The net result of all this is that the Ukraine war has devolved into a slow and brutal conventional war, full of trenches and other fixed defensive positions. In some ways, it resembles the WW1 landscape where the M1910 cut its teeth. However, this tactical devolution is only possible because cutting-edge technology has partly neutralized the modern technology that had in turn neutralized the M1910. In a modern battlefield, sometimes an ancient weapon is more effective than an old one.
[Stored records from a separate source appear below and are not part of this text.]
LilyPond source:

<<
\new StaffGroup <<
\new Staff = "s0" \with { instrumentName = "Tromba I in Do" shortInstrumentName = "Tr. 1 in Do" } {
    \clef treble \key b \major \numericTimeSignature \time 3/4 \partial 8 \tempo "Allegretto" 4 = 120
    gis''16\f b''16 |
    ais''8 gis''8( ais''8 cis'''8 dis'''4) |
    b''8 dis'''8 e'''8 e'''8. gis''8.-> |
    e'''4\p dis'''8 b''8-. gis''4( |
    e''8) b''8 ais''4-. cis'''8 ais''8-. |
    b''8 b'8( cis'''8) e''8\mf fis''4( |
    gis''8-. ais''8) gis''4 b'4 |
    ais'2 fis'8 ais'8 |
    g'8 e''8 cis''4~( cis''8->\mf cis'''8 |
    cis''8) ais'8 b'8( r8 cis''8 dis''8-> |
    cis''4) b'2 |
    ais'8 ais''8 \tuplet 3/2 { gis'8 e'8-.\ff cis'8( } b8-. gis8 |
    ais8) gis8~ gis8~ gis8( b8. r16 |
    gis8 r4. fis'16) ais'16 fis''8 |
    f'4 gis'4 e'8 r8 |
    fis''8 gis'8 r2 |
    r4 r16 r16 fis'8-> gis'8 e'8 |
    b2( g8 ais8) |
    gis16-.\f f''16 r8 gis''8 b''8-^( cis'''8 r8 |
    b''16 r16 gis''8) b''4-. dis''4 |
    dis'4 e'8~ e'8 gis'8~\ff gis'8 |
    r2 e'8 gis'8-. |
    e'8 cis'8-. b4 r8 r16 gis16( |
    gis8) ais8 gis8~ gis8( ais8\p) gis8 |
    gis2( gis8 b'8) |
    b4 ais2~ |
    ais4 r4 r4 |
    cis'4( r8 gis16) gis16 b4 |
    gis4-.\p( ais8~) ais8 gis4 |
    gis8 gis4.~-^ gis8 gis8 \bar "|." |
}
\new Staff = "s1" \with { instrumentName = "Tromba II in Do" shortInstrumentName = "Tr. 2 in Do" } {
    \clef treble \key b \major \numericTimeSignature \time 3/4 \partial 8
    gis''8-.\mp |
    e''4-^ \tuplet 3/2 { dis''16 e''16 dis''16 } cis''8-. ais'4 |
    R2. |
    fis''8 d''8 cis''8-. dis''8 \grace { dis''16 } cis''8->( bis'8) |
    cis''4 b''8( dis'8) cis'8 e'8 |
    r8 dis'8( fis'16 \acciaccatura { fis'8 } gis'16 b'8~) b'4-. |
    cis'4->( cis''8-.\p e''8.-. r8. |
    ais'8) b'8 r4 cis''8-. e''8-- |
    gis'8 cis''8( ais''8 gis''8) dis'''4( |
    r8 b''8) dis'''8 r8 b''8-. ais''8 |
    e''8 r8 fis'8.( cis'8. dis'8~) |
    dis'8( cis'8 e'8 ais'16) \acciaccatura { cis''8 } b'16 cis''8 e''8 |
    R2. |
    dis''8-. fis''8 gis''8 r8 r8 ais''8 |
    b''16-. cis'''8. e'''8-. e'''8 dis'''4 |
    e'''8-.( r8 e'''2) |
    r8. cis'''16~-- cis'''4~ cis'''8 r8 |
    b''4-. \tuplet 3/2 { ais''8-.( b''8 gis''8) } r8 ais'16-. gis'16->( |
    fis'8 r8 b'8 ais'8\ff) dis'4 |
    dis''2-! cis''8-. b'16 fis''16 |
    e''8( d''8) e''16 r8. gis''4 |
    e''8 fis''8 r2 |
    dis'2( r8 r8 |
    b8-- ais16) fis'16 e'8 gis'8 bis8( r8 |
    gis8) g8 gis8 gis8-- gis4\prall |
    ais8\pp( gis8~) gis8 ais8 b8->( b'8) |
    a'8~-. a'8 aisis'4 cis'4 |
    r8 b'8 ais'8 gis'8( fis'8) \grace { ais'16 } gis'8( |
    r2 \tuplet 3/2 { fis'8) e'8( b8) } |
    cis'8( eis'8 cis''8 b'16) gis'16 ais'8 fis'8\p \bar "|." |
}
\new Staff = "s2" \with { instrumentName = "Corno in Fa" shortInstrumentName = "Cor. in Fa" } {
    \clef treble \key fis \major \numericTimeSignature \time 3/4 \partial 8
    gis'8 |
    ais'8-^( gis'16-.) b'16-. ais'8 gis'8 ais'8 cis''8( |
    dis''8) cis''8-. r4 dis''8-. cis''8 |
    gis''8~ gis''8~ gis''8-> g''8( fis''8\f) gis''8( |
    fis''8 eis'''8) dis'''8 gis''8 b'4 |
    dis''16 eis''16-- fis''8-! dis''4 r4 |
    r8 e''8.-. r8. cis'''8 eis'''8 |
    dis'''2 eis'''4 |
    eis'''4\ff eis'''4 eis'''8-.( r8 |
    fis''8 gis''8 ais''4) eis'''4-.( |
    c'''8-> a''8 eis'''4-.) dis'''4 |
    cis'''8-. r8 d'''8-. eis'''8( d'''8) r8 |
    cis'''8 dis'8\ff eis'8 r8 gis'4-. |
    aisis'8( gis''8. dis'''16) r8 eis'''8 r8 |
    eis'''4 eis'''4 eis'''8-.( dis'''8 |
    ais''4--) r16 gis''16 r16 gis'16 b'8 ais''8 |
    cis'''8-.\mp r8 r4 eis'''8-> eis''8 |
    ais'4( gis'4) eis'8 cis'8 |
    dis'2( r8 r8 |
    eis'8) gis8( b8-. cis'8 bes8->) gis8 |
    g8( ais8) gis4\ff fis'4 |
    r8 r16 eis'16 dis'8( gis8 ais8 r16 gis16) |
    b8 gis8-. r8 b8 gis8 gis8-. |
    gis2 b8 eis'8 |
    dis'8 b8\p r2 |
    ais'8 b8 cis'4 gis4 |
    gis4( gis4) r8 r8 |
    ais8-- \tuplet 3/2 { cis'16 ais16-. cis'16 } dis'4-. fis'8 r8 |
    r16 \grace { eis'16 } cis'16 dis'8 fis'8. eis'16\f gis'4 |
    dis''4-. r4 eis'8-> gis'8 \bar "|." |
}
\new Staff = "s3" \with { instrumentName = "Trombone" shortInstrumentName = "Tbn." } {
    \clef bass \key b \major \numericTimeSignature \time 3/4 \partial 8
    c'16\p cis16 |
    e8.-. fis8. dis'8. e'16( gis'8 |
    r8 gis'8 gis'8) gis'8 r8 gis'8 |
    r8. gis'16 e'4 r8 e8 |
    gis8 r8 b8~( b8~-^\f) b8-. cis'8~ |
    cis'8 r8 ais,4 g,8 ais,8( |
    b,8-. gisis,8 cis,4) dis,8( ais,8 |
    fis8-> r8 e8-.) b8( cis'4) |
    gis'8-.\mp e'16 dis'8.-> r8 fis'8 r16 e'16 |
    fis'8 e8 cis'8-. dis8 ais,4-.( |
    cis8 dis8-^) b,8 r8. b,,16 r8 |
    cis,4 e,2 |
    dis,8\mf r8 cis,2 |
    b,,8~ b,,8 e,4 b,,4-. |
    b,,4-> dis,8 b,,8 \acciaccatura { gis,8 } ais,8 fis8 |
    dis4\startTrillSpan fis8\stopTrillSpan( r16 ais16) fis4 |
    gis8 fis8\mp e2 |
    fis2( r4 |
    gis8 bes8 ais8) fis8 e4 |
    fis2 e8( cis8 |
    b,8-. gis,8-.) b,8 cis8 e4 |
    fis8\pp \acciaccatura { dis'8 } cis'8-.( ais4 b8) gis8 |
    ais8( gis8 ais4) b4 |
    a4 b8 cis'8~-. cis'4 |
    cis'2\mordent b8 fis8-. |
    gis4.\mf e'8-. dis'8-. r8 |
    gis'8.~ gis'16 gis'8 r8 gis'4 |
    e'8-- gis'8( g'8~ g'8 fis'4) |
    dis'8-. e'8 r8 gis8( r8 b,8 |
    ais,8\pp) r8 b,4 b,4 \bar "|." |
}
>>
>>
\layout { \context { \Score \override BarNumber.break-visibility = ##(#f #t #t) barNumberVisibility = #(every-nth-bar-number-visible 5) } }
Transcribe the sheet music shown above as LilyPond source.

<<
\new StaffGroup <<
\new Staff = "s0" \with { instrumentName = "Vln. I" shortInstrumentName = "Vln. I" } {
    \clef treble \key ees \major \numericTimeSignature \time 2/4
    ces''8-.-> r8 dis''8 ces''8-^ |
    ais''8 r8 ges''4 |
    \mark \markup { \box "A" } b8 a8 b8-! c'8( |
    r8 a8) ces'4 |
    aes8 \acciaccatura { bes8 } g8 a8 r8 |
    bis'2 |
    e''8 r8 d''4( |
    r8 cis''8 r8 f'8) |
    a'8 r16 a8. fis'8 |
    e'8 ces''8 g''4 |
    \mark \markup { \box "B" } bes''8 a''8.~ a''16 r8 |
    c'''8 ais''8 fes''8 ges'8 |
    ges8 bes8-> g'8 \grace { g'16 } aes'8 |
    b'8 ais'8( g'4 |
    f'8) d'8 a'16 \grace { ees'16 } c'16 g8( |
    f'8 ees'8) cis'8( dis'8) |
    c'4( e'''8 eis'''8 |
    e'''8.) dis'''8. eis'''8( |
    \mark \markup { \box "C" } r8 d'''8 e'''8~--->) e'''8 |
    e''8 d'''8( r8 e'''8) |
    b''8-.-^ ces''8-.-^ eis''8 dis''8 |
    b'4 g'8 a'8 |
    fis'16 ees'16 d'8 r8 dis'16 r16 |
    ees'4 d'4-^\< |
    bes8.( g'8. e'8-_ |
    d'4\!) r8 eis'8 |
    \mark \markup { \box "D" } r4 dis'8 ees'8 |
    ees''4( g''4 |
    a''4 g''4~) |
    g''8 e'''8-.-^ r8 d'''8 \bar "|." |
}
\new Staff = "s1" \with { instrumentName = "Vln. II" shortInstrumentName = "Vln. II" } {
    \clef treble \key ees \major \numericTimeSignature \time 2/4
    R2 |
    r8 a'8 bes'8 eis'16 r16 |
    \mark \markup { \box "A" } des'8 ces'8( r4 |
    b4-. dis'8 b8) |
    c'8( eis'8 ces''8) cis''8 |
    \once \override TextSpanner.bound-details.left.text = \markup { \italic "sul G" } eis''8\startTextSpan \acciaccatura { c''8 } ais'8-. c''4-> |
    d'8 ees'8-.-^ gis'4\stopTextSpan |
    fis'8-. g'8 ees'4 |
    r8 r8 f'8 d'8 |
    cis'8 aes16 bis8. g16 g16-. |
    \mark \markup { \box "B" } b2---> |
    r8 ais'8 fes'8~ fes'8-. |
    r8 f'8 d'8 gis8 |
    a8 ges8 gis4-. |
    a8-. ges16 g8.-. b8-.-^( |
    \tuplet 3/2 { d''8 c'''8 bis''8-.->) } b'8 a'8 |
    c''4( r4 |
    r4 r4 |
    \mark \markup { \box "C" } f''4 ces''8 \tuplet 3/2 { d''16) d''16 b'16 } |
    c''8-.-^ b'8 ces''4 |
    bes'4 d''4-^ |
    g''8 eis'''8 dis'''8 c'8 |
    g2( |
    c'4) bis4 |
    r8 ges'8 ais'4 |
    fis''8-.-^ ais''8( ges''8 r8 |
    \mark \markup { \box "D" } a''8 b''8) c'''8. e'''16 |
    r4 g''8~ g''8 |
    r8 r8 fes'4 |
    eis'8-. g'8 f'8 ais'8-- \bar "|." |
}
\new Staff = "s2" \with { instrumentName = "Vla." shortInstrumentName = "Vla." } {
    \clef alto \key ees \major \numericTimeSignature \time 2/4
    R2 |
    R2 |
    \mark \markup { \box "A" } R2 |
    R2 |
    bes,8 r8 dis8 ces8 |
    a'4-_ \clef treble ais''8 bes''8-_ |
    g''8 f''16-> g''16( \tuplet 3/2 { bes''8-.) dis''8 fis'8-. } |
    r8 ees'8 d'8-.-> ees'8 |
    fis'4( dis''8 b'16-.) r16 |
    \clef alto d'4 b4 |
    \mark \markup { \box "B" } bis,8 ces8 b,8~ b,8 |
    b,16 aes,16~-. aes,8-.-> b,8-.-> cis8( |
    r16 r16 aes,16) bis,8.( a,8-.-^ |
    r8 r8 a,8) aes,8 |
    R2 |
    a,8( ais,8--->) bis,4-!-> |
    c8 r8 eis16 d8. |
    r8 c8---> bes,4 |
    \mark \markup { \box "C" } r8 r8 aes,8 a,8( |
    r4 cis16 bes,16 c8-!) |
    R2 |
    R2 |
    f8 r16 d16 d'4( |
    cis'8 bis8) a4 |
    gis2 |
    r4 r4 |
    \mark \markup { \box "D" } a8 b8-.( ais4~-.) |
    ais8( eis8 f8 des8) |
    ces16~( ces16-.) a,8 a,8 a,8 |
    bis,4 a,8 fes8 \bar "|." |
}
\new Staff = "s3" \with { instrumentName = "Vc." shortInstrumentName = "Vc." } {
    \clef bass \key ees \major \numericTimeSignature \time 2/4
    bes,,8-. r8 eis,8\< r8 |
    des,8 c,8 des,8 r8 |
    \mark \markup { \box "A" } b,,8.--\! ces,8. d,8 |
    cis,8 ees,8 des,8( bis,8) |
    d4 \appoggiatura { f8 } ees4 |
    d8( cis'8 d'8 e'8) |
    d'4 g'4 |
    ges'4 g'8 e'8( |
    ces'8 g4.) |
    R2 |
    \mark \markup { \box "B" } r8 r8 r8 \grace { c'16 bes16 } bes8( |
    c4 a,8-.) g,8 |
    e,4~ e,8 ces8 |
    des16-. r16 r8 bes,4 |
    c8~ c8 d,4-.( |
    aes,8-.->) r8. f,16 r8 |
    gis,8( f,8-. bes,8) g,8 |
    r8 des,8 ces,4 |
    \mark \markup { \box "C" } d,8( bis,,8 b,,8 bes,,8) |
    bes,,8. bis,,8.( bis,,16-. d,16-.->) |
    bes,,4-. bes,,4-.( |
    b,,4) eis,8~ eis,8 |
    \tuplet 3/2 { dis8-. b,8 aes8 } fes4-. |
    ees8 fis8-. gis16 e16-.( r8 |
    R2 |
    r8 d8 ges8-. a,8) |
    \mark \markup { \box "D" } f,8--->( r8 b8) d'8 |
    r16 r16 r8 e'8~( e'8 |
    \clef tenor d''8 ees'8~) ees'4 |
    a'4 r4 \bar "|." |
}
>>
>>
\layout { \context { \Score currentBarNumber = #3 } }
If you look at modern history, virtually ever period of weapon continuity was also a period of rapid development for other military technology. Rapid development in one field permitted other technologies to remain the same. Take the Brown Bess Musket. Although the musket changed very little between 1722 and 1838, improvements in other technology created new uses for the Brown Bess. For example, British maritime transportation improved dramatically in the period. The time it took to cross the Atlantic went from about six weeks to as little as fourteen days. Improved transportation meant that British armies could travel the world and easily access India, China, Africa, and other places were the Brown Bess was already far superior to the local weaponry. British soldiers could move around at breathtaking speed, a huge tactical advantage that made designing a new musket an unnecessary expense.
I would be remiss not to mention the most important technological advancement in military history: nuclear weapons. Nuclear weapons have lengthened the lifespan of many weapons that might have otherwise become obsolete. Consider the M16, the weapon used by the US military for the better part of a century. The United States Armed Forces at this time was not designed to fight a world war against a peer competitor. American planners knew that if a war with the Soviet Union broke out, it would likely be a nuclear war, and conventional weapons would play a secondary role. As a result, the military’s tactics and equipment remained focused around fighting smaller countries with inferior technology. The M16 was deemed sufficient for that kind of conflict.
Now, however, the situation may be changing. The number of nuclear warheads in the world has plummeted since the end of the Cold War, and, as Ukraine demonstrates, conventional warfare between states has returned as a tool of great power policy. With nuclear weapons being less strategically important, the effect nukes had on military weaponry has eroded. Just this year, the United States officially switched from the M16 to the SIG MCX, a weapon that experts feel is more suited to fighting against other powerful countries because of its larger caliber and compatibility with other NATO weaponry. If historical patterns hold, we might well see the new SIG MCX for the remainder of our lifetimes.
All in all, the whole phenomenon of modern armies using obsolete weaponry gives new meaning to one famously inane expression: The more things change, the more they stay the same.